Elia.
2 min readMar 19, 2024
Ilustrasi: Flickr (gingerlillytea)

“It’s supposed to be fun turning 21.”

Sudah lebih dari 60 hari aku memasuki laman 21. Pintu apa saja yang ku masuki? Pintu apa saja yang ku lewati? Berapa banyak?

Perayaan kali ini tidak diwarnai corak cerah berseri, apalagi tawa lepas tanpa resah. Hari itu … seperti yang kukatakan, tidak ada perayaan. Sambutan yang aku dapatkan ialah ragam cerita dalam 24 jam yang tidak dapat diduga. Dari situ juga menjadikannya semakin tidak disangka-sangka untuk cerita-cerita berikutnya.

24 jam, satu minggu, satu bulan, hingga sudah lebih dari 60 hari aku menemukan banyak cerita. Aku merasakan banyak emosi: kepiluan, bahagia, amarah, tangis, hilang arah dan sebagainya. Aku menemukannya dalam waktu yang tidak singkat dan tidak lama. Semuanya terjadi, semuanya terjadi.

Pada hari pertama, aku menyesali pintu-pintu ekspektasi yang aku buka tanpa ragu. Ekspektasi pada mereka yang katanya paling menyayangiku, seharusnya tidak pernah kubuka.

Pada hari kedua, aku menyesali pintu ruang tunggu yang selalu kumasuki sepanjang waktu tanpa peduli betapa lelahnya.

Pada hari ketujuh, akhirnya aku mencoba keluar dari ruang tunggu tidak berguna itu. Aku mencoba melarikan diri. Namun, kakiku terperangkap. Ada yang menariknya — sangat berat, bahkan terlalu berat. Aku tidak mampu, aku kembali masuk dan menjelma menjadi si bodoh.

Satu pekan setelahnya, si bodoh berhasil lepas dari belenggu. Namun, pintunya belum terbuka. Pintunya berusaha keras menahannya meskipun terlalu banyak lubang cahaya untuk membantunya — ia masih terjebak. Rasa bersalah, tidak berdaya, peduli yang terlalu penuh. Berlebihan, berlebihan.

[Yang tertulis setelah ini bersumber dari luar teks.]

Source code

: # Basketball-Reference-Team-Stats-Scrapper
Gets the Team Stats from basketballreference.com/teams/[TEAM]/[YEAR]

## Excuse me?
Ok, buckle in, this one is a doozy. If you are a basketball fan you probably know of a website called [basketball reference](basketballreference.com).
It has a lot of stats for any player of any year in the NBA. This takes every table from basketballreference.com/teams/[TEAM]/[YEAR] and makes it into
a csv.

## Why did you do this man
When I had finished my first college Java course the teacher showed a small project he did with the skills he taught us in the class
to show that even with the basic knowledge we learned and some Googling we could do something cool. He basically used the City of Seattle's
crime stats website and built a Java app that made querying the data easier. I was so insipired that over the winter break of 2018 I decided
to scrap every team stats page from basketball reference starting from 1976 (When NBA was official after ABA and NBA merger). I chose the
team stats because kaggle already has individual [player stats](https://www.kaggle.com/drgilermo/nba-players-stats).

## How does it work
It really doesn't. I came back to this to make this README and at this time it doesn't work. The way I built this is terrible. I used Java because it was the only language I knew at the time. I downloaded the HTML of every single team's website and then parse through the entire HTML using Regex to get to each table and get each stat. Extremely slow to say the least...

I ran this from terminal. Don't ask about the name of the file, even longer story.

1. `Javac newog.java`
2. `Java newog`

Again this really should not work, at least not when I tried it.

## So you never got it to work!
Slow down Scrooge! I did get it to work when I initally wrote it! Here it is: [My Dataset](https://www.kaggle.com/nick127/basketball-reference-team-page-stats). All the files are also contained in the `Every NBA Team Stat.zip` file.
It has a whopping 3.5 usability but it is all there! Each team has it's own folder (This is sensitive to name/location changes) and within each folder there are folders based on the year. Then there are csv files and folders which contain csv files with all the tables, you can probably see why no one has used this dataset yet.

Dua pekan setelahnya, pintu itu berhasil dihancurkan. Si bodoh mendapat bantuan dengan ganjarannya, yaitu kewarasannya. ‘Bagaimana?’ ‘Mengapa?’ Menjadi pertanyaan yang memenuhi kepalanya 24 jam selama 30 hari.

Satu bulan kemudian, apalagi? Apalagi kali ini? Hukuman? Begini kah cara semesta menghukum si bodoh yang terperangkap tipuan dunia? Begini kah cara takdir mempermalukan si bodoh agar semakin tenggelam dalam duka? Entah benar atau tidak, entah pantas atau tidak, entahlah. Mungkin memang sudah sepantasnya, mungkin memang begitulah jalannya, sebab terlena pada kebahagiaan semu berbalut rayu.

Namun, tenang saja. Si bodoh ini akhirnya terbebas dari ragam jeratan yang menjebaknya. Si bodoh ini tidak lagi peduli pada bisingnya kegilaan. Si bodoh ini, tidaklah bodoh.

67. Enam. Puluh. Tujuh. Enam puluh tujuh untuk dua puluh satu. Semua sudah berakhir. Masih ada banyak cita dan cinta, masih ada banyak peluk dan tawa, masih ada banyak sapaan penuh hangat, masih ada banyak cerita riang gembira, masih ada genggaman tanpa ragu, masih ada kejujuran lainnya tanpa tipuan yang aku temui dalam 67 hari — juga untuk esok dan seterusnya. Maka dari itu ….

Selamat merayakan 21 dengan sebenar-benarnya bahagia.